Quanto è importante conoscere il contesto, gli usi e le tradizioni dei posti, secondo lei?
Fondamentale è formare su alcuni criteri di base indiscutibili. Il primo è il rispetto assoluto delle comunità e delle culture in cui ci si inserisce. La questione dell’intercultura non deve restare lettera morta, ma diventare reale e viva in ogni relazione, in ogni parola, in ogni azione.
Mi sembrano i principi di base, da cui ciascuno dovrebbe partire…
Spesso però non è chiaro. E dunque diventa importante ribadirlo, sempre e comunque. È necessario cancellare i propri pregiudizi interiori. Non bisogna aver paura di riconoscerli per poterli contrastare. Il confronto approfondito con una cultura diversa dalla nostra è la base dell’intercultura, dell’interazione di culture diverse e spesso anche distanti, differenti.
Quanto gli aspetti culturali a cui fare attenzione fanno parte della formazione in loco?

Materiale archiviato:
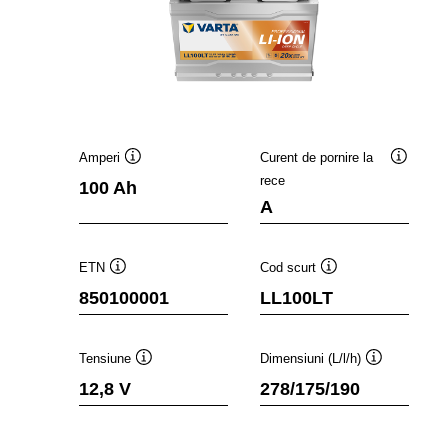
Amperi
Curent de pornire la
Tooltip
Tooltip
rece
100 Ah
A
ETN
Cod scurt
Tooltip
Tooltip
850100001
LL100LT
Tensiune
Dimensiuni (L/l/h)
Tooltip
Tooltip
12,8 V
278/175/190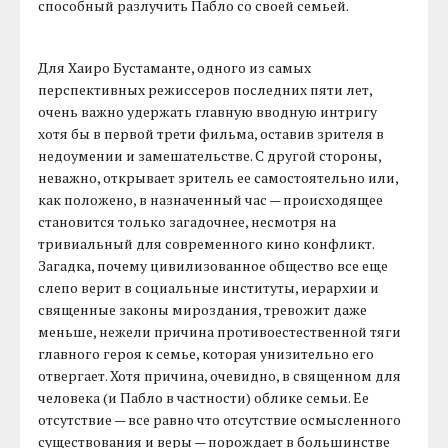
способный разлучить Пабло со своей семьей.
Для Хаиро Бустаманте, одного из самых
перспективных режиссеров последних пяти лет,
очень важно удержать главную вводную интригу
хотя бы в первой трети фильма, оставив зрителя в
недоумении и замешательстве. С другой стороны,
неважно, открывает зритель ее самостоятельно или,
как положено, в назначенный час — происходящее
становится только загадочнее, несмотря на
тривиальный для современного кино конфликт.
Загадка, почему цивилизованное общество все еще
слепо верит в социальные институты, иерархии и
священные законы мироздания, тревожит даже
меньше, нежели причина противоестественной тяги
главного героя к семье, которая унизительно его
отвергает. Хотя причина, очевидно, в священном для
человека (и Пабло в частности) облике семьи. Ее
отсутствие — все равно что отсутствие осмысленного
существования и веры — порождает в большинстве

COMPITO DA SVOLGERE: Per favore, prosegui l'intervista sulla formazione interculturale dal punto in cui si interrompe.

RISULTATO:
Come le ho accennato, è importante la conoscenza specifica del contesto in cui si va a operare e a vivere. È dirimente il lavoro con i colleghi locali, al fine di stabilire una vera relazione tra diverse culture. L’esperienza lavorativa va fatta a partire e alla luce della cultura locale.
L’esperienza pregressa e la motivazione personale, credo siano determinanti per lavorare in questi contesti…
L’incontro umano, da un lato, e la preparazione tecnica, dall’altro lato, sono fondamentali. Sono decisivi anche i percorsi formativi sulla cooperazione, con lo studio di materie specifiche. La conoscenza e la formazione sono le basi solide da cui partire. E naturalmente la formazione sul campo e l’esperienza maturata. Ma solo con un approccio valoriale forte si può avere una vera esperienza positiva.
Sono esperienze arricchenti, sotto diversi punti di vista, per tutti.
Assolutamente sì. Per quanto sia importante far conoscere il contesto prima della partenza, bisogna tener presente che si può conoscere un Paese solo vivendolo. E allora è importante entrarci in punta di piedi, per immergersi in una comunità locale, per avere un’esperienza che sia realmente arricchente, un’esperienza piena.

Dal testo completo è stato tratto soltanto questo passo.